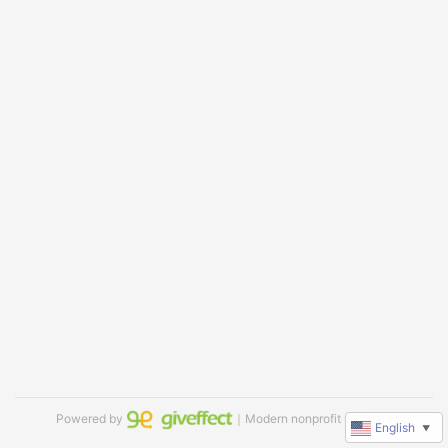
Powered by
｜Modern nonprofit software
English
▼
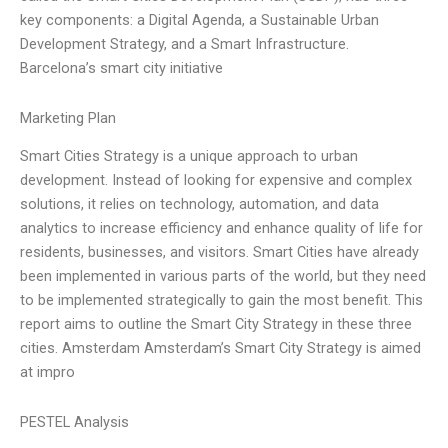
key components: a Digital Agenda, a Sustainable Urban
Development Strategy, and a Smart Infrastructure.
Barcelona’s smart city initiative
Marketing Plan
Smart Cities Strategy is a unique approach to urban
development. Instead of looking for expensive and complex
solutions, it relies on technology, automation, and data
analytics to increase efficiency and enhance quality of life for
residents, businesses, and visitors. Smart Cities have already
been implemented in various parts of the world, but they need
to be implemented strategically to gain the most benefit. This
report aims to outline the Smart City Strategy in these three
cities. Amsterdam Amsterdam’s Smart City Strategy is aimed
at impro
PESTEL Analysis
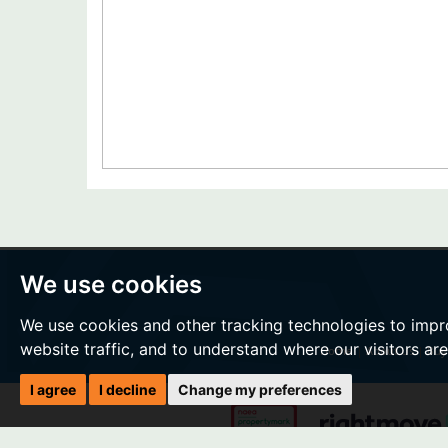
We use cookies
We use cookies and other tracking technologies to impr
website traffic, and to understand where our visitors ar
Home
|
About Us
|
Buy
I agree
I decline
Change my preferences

§ **INSTRUCTIONS FOR THE TASK**
From the material above, return every line that contains "implemented".

§ **RESULT BELOW**
been implemented in various parts of the world, but they need
to be implemented strategically to gain the most benefit. This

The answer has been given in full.